México amenazado con sequía y escasez de alimentos

9 de marzo de 2013

9 de marzo de 2013 — Las autoridades mexicanas están sonando la alarma de que la sequía severa y la resultante escasez de alimentos amenazan al país en el corto plazo, contrario a la mentirosa declaración que dio a fines del año pasado José Luis Luege Tamargo —agente del Fondo Mundial por la Vida Silvestre (WWF) de la monarquía británica—entonces director de la Comisión Nacional del Agua (CONAGUA) durante el gobierno de Felipe Calderón.

Actualmente, la sequía afecta al 37% del territorio nacional de México, poniendo en peligro la producción ganadera y agrícola, especialmente en las partes central y norte de la nación. Según Felipe Arrequín Cortés, el Subdirector General Técnico de CONAGUA, es sumamente probable que la sequía se extienda este año, como ocurrió en el 2009 y 2011.

CONJUNTO DE DATOS
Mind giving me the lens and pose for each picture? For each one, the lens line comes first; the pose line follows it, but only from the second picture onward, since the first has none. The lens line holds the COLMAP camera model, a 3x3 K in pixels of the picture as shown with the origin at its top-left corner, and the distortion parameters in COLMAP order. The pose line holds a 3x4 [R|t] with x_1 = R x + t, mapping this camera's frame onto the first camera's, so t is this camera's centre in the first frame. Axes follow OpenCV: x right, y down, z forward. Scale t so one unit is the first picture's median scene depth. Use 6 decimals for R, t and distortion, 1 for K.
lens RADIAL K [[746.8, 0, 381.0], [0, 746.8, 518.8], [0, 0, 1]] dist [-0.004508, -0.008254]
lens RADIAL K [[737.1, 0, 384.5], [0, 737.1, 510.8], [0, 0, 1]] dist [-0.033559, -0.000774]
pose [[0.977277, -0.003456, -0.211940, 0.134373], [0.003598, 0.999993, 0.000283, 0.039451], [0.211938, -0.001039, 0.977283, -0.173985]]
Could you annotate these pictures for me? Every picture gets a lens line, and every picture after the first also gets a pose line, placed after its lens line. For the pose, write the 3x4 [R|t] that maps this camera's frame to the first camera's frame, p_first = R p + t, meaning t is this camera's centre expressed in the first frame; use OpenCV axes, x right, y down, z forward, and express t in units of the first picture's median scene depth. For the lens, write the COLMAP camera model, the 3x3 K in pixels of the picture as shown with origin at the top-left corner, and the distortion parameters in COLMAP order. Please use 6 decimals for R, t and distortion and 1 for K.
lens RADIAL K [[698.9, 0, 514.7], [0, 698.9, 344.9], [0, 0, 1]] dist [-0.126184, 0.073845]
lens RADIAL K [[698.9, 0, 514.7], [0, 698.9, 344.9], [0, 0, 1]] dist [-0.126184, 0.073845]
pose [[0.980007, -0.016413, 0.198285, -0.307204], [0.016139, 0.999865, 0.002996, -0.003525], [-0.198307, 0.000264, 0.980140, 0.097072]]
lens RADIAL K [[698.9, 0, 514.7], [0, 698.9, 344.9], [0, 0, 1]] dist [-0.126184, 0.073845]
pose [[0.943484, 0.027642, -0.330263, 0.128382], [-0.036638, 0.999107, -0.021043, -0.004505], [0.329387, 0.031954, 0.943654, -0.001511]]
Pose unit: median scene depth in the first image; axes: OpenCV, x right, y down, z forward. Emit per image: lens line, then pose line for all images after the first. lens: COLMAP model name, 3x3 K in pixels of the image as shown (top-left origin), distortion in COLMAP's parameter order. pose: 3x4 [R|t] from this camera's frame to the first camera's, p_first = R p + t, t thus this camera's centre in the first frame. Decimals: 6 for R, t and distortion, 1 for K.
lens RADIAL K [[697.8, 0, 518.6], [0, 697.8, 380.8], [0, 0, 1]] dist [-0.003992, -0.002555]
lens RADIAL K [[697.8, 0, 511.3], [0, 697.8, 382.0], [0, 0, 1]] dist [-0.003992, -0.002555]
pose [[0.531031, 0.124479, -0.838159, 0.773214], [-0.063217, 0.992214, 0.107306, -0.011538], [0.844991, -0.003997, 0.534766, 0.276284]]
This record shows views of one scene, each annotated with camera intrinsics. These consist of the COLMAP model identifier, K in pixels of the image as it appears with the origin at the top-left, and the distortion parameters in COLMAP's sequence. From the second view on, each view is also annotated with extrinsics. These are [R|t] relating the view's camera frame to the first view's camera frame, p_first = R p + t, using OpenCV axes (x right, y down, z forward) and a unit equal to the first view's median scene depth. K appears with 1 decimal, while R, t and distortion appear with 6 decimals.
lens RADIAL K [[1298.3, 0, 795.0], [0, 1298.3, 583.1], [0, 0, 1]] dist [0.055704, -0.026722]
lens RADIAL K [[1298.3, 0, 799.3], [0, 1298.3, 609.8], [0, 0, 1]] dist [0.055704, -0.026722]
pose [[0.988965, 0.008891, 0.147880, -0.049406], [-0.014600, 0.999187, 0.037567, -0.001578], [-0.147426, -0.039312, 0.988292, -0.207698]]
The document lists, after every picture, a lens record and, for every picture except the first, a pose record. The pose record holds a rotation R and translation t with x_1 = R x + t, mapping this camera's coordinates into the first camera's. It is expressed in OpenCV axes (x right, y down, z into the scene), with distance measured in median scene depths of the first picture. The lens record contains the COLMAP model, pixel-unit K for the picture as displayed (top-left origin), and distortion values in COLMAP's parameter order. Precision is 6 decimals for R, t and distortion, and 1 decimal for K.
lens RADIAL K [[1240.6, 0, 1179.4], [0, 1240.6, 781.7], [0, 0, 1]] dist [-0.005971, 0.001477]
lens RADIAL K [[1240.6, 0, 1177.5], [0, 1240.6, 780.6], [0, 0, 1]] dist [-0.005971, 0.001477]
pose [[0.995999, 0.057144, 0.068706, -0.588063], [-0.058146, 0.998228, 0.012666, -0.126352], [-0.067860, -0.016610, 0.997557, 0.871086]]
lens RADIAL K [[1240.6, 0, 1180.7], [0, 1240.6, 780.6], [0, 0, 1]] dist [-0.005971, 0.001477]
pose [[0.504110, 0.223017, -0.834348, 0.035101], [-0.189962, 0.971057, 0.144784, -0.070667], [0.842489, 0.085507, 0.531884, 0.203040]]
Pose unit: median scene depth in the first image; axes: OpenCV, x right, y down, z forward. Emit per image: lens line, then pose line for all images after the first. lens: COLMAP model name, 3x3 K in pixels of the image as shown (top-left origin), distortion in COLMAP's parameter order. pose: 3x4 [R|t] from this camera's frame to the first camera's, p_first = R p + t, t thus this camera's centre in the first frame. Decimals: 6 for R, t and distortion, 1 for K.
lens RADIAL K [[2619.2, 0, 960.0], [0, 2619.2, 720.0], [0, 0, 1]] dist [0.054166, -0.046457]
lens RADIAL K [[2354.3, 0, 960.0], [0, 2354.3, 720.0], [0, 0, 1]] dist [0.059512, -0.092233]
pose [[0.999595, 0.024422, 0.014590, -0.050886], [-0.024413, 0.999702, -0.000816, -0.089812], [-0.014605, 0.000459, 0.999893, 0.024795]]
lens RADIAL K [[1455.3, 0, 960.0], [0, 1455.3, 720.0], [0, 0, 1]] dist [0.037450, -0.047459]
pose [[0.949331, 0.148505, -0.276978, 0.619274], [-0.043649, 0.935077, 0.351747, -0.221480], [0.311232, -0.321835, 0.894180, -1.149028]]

EJERCICIOS
a. Indica si cada afirmación concuerda con el artículo sobre la sequía en México y apoya cada respuesta con las palabras exactas del artículo. (i) La sequía afecta actualmente al 37% del territorio nacional. (ii) Según Felipe Arrequín Cortés, es poco probable que la sequía se extienda este año. (iii) José Luis Luege Tamargo dirigió la CONAGUA durante el gobierno de Felipe Calderón.
b. Escribe la continuación del artículo sobre la sequía en México a partir de su última oración.

RESPUESTAS
a.
(i) Sí: «la sequía afecta al 37% del territorio nacional de México».
(ii) No: «es sumamente probable que la sequía se extienda este año».
(iii) Sí: «entonces director de la Comisión Nacional del Agua (CONAGUA) durante el gobierno de Felipe Calderón».

b.
El Presidente Peña Nieto anunció un Programa Nacional en contra de la Sequía y ordenó medidas "preventivas" agresivas y sistemas de alerta temprana. Sin embargo, en ausencia de planes para la construcción de infraestructura tan esencial como el Plan Hidráulico del Noroeste (PLHINO) y el plan relacionado NAWAPA, abordar la sequía con medidas paliativas va a resultar inadecuado, a lo sumo. Por lo menos 170 presas de las más importantes en México están al 56% de su capacidad, lo que es 14% de su promedio histórico.

La sequía ya ha afectado a varios estados del norte: Coahuila, San Luis Potosí, Chihuahua, Sonora, Nuevo León y partes de Tamaulipas. Ahora, varios estados del sur también están en riesgo, incluyendo Chiapas, Veracruz y Tabasco, así como también el Valle de México, en la región central del país, en donde el nivel tan bajo de las presas ha provocado una "alerta amarilla". Se espera que las precipitaciones pluviales en abril sean muy bajas, y se espera que las precipitaciones pluviales nacionales en el 2013 estén un 30% por abajo del promedio nacional histórico.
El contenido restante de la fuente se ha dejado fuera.